10 avril 2018

Le Cinéma de Roberto Rossellini III. 1954-1959

Viaggio in Italia (voyage en Italie), 1954
Film fondateur d'une écriture cinématographique moderne. Le réalisateur s'affranchit des exigeances et des règles dramaturgiques, invente un langage inédit grâce à une méthode ou une absence de méthode qui tiendrait presque de l'impro jazz. J'ai rarement eu autant l'impression de plein construit sur du vide, de mise en scène pensée sur la révélation de l'invisible. Et la lecture est d'une limpidité, d'une grâce profonde et belle. Le trouble qui s'empare de Bergman et de Sanders lorsque ce dernier revient de nuit, après plusieurs jours passés à Capri loin de sa femme, se communique pleinement au spectateur. 

Rossellini parvient à pleinement retranscrire l'intimité du couple jusque dans des scènes de foules. Même lorsque les personnages sont noyés lors de soirées mondaines, courtisés ou courtisans, on ressent comme un fil invisible qui continue de les relier l'un l'autre. Jouant sur le choc des cultures, Viaggio in Italia permet enfin à Ingrid Bergman de s'exprimer en anglais, tandis que les personnages italiens conversent avec elle avec leur accent bien dépaysant. Et j'adore ces détails complètement anodins en apparence, comme lorsque Bergman s'efforce maladroitement d'enrouler ses spaghettis autour de sa fourchette.




Angst (La Peur), 1954 
Dernier film qu'aura tourné Roberto avec Ingrid Bergman, en Allemagne et en allemand, adaptant une nouvelle de Stefan Zweig. La "peur" du titre, c'est celle de la femme adultère face à son mari, courant après ses mensonges tandis qu'une rivale la fait chanter. Avec ce faux polar, Rossellini scrute au plus près les bouleversements des visages, révèle la cruauté de ces jeux d'adulte. Rossellini va à l'essentiel et pourtant le drame nous est donné dans toute sa complexité, et toute son absurdité. La scène finale est un sublime moment.

Le film est un sommet d'épure, glaçant dans sa forme comme dans ses péripéties. Certaines images et situations donnent l'impression de sortir d'un mauvais rêve, sentiment bien renforcé par la partition de Renzo Rossellini, riche en percussions. La caméra semble ne jamais lâcher ses personnages. Quasiment chaque scène est filmée en un seul plan, aux mouvements savants, donnant une force incroyable aux performances des acteurs. Un très grand film, assurément, achevant un cycle de cinéma unique et essentiel. Détail amusant, l'apparition éclair de Klaus Kinski, poète déclamant ses vers sur l'estrade d'un cabaret.
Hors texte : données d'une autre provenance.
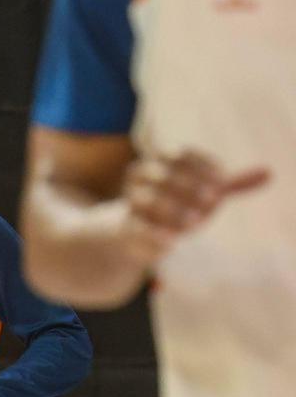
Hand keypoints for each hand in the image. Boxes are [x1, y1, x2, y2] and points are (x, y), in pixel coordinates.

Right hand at [122, 150, 268, 263]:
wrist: (137, 232)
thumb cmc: (175, 206)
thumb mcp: (202, 192)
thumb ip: (231, 184)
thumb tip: (269, 173)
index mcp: (159, 162)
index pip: (179, 156)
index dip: (202, 165)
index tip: (222, 179)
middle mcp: (140, 179)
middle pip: (160, 174)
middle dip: (188, 185)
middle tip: (215, 198)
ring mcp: (131, 203)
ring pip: (145, 199)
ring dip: (172, 209)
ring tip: (196, 221)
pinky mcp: (126, 229)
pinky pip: (135, 228)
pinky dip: (153, 234)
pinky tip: (173, 240)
ll Generale Della Rovere (Le Général Della Rovere), 1959
Remarquable film. Il faut reconnaître que Rossellini a bénéficié ici d'un formidable scénario, à la fois très simple (presque théâtral puisqu'il s'agit de jeux de masques) et très riche par ses pistes de réflexion. On passe presque du polar au film de prison, mais c'est avant tout le chemin vers la grâce que filme une nouvelle fois le cinéaste. Le film trace le portrait d'un homme, observé méticuleusement, presque "entomologiquement" — donc impitoyablement. On assiste au destin tragique de cet escroc, profiteur de guerre, soit un crime bien ignoble dissimulé sous les atours du beau-parleur séducteur. De Sica incarne merveilleusement ce personnage très dérangeant par son ambivalence, avec une sorte de candeur dans l'immoralité qui fait qu'on se retiendrait presque de le juger. 

C'est pourtant un tricheur presque de nature, puisque son dossier nous apprendra qu'il a commencé très tôt. De pathétique il deviendra magnifique en finissant par endosser le destin d'un autre, par se hisser à la juste hauteur, presque contraint, dernier sursaut d'une humanité dont il s'était jusqu'ici bien passé. Comme si paradoxalement, enfin pris au jeu il n'était plus possible pour lui de tricher.

Les plans de rue, la prison sont des décors de Cinecittà, et il y a une certaine bizarrerie à voir un Rossellini tourné en studio, comme pour appuyer le fait qu'on ne s'inscrit plus dans le néoréalisme (déjà loin). Mais on n'est pas pour autant dans la fable distanciée. Le cinéaste se montre au contraire soucieux de peindre des personnages aux préoccupations très concrètes, jusque dans cet officier nazi qui n'a rien du méchant de cinéma, dénué au contraire de sadisme, et presque désireux d'en finir au plus vite avec une situation qui ne le ravit pas. Ici encore, il est toujours question du sens, voire de la nécessité de l'engagement, illustré par des scènes très fortes, telle celle des prisonniers réunis dans la cellule et s'angoissant de ce qui les attend, interrogeant leur conscience, nous renvoyant le miroir de notre condition.